§ **Tugas Latihan**
(1) Periksa apakah pernyataan (a), (b), dan (c) sesuai dengan kutipan tentang puisi Tuty Yarni Rusli: (a) Tuty Yarni Rusli berasal dari Banda Neira; (b) penulis ulasan adalah mahasiswa semester 3; (c) puisi itu hanya sekadar bekas luka dari zaman dulu. Jawab ya atau tidak untuk setiap pernyataan, lalu sertakan kata-kata penentu dari kutipan tanpa diubah.
(2) Salin tanpa perubahan seluruh bagian kutipan tentang puisi Tuty Yarni Rusli, mulai dari “Banyak janji dan” terus sampai “sampah-sampah yang berserakan.”.

§ **Kutipan Terpilih**
◇ ◇ ◇ ◇ ◇

Monolog Tuty Yarni Rusli “Sumpah” Balada Banda Negeri-ku
Oleh:Nurliawati Dide (Mahasiswa Universitas Muhammadiyah Malang, Semester 5.)
TULISAN tangan Tuty Yarni Rusli seorang perempuan asal Banda Neira yang menulis tentang keresahan yang diahapai disaat masa penjajahan dulu. Mengisahkan duka dan bekas goresan luka yang mendalam bagi masyarakat Banda Neira. Pulau dengan sejuta kekayaan alam yang dimiliki, sehingga menjadi rebutan para penguasa bertopeng yang haus akan tanah orang lain. Coretan puisi ini bukan sekedar bekas luka yang dihadapi pada zaman dulu, akan tetapi tentang sindiran bagi para penguasa yang terhormat untuk tidak melupakan sebuah janji dan sumpah yang sudah pernah terucap, agar tidak menyisahkan trauma bagi masyarakat yang sudah senantiasa menelan janji manis, tanpa meminum segelas air untuk menetralkan manis yang sudah sangat pekat tersebut.
Sebuah mimpi yang ingin diwujudkan menjadi kenyataan, banyak mimpi yang ingin dicapai, yaitu digambarkan dengan kalimat “sela-sela dedauan” lensa kamera yang hanya terfokus pada satu pandangan yaitu sebuah impian dan cita-cita.
Banyak janji dan sumpah manis yang sering dituturkan namun, tidak sedikitpun dapat diwujudkan, bagaikan racun yang mengorogoti hati lunak tanpa belas kasihan. Mereka hanya memamerkan sumpahnya saja, tanpa perwujudan. Mereka meninggalkan kalimat-kalimat tersebut seperti jejak tanpa tujuan yang nyaman, layaknya sampah-sampah yang berserakan.
Angin bertiup dengan sekita dan membuang semua sumpah, janji yang pernah terucap. Kami ternyata hanya dijajah dengan rangkulan yang hangat dan penuh kepalsuan, dan dengan manisnya mereka berkata: “Mencintai si kecil Banda Neira dengan lapang dada” namun, yang terlihat hanyalah wajah-wajah merdeka yang sudah lupa akan topeng yang dikenakan sewaktu berkata janji manis dulu “bertopeng kekuasaan membuka segalanya, menelanjangi Banda Neira”, dengan sangat tidak merasa bersalah akan semua janji yang sudah terucap oleh lafat, namun terus bertopeng kebangaan belaka, “sementar kami mencium bau busuk menyengat melekat pada kau!”
Kami, penerus, cucu-cucu nenek moyang yang ditelantarkan, dan hanya menelan luka serta sesak di tanah sendiri yang terus berhadapan dengan kenyataan, yang digambarkan dalam sebuah kalimat “kami dibunuh, diasingkan, kami jadi tawanan di rumah kami sendiri”.
Para penguasa yang datang beratasnamakan jabatan yang diemban tanpa sedikit rasa malu, kemudian mengatakan tanah ini adalah miliknya dan semua isi kekayaannya, mereka melupakan kami yang pada kenyataannya adalah penerus yang sejak lahir telah mengikatkan tali pusar di tanah Banda Neira ini “sampai kami lupa, kami ini apa? Lalu, mereka siapa?”

◇ ◇ ◇ ◇ ◇

§ **Data Masukan**
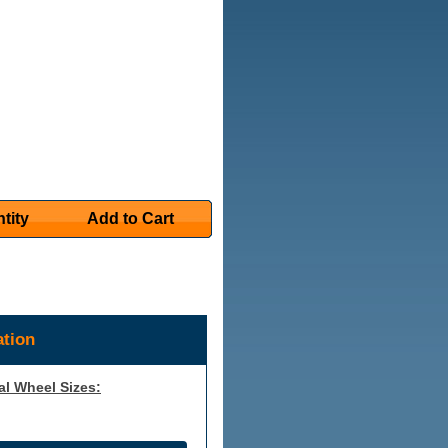
tity
Add to Cart
tion
al Wheel Sizes:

◇ ◇ ◇ ◇ ◇

§ **Jawaban Tugas**
(1)
(a) Ya: “seorang perempuan asal Banda Neira”
(b) Tidak: “Mahasiswa Universitas Muhammadiyah Malang, Semester 5.”
(c) Tidak: “Coretan puisi ini bukan sekedar bekas luka yang dihadapi pada zaman dulu”

(2)
Banyak janji dan sumpah manis yang sering dituturkan namun, tidak sedikitpun dapat diwujudkan, bagaikan racun yang mengorogoti hati lunak tanpa belas kasihan. Mereka hanya memamerkan sumpahnya saja, tanpa perwujudan. Mereka meninggalkan kalimat-kalimat tersebut seperti jejak tanpa tujuan yang nyaman, layaknya sampah-sampah yang berserakan.